13 Visualization of Multiple Predictions

The method developed in this paper is designed to be able to generate multiple possible outputs, and this is achieved by modeling the latent space. The latent space is represented by a set of multivariate Gaussian distributions generated by local point sets. As a result, the most possible prediction is decoded from the latent value with the highest probability. However, diverse predictions can be generated by sampling from the latent space and followed by the decoding module. Since it is not easy to sample in the latent space as it is represented by a set of distributions, we instead sample latent value by interpolating between the optimal latent feature inferred by all votes and the optimal latent feature inferred by a single vote. We perform experiments on point clouds completion and visualize the results in Figure

11.

14 Visualization of Point Clouds Completion with Noisy Inputs

Figure 10:

Results of point clouds completion obtained from the noisy partial observation. Gaussian noise with zero mean is assumed and the standard deviation is indicated at the bottom. Top: input partial observation. Bottom: prediction (red) overlapped with inputs (green).

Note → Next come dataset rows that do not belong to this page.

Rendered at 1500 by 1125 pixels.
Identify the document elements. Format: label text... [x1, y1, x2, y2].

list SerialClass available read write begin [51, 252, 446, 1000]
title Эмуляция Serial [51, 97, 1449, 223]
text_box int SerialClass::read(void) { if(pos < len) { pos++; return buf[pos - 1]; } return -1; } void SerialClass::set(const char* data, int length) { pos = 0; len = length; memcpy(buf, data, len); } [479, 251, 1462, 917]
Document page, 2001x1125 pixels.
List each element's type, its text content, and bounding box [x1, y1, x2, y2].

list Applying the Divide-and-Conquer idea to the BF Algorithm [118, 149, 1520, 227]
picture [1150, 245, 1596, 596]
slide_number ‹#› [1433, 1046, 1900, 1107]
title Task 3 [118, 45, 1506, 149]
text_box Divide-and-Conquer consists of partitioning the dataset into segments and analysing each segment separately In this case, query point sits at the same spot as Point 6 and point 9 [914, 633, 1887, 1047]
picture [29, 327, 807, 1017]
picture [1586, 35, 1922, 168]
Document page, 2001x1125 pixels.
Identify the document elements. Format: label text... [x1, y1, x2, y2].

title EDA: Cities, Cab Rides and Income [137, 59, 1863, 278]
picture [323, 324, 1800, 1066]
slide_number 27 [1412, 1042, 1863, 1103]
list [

We visualize the results of point clouds completion with added noise in the Figure 10. Input partial point clouds are perturbed using Gaussian noise with zero mean, and the standard deviation differs in experiments as they are indicated at bottom of the figure.

Figure 11: Visualization of diverse predictions on point clouds completion on the Completion3D dataset.
Figure 12: Failure cases of point clouds completion on the Completion3D dataset.

15 Failure Cases on Point Clouds Completion

We show failure cases of point clouds completion on Completion3D in the Figure 12. Given partial observation with no distinct geometric information, all models fail to generate correct complete point clouds. However, the method developed in this paper is able to generate sharp and reasonable completion, while outputs of other approaches are blurry. We suspect the reason is that other approaches will generate mean shape of what they have trained on when difficult partial point clouds are observed.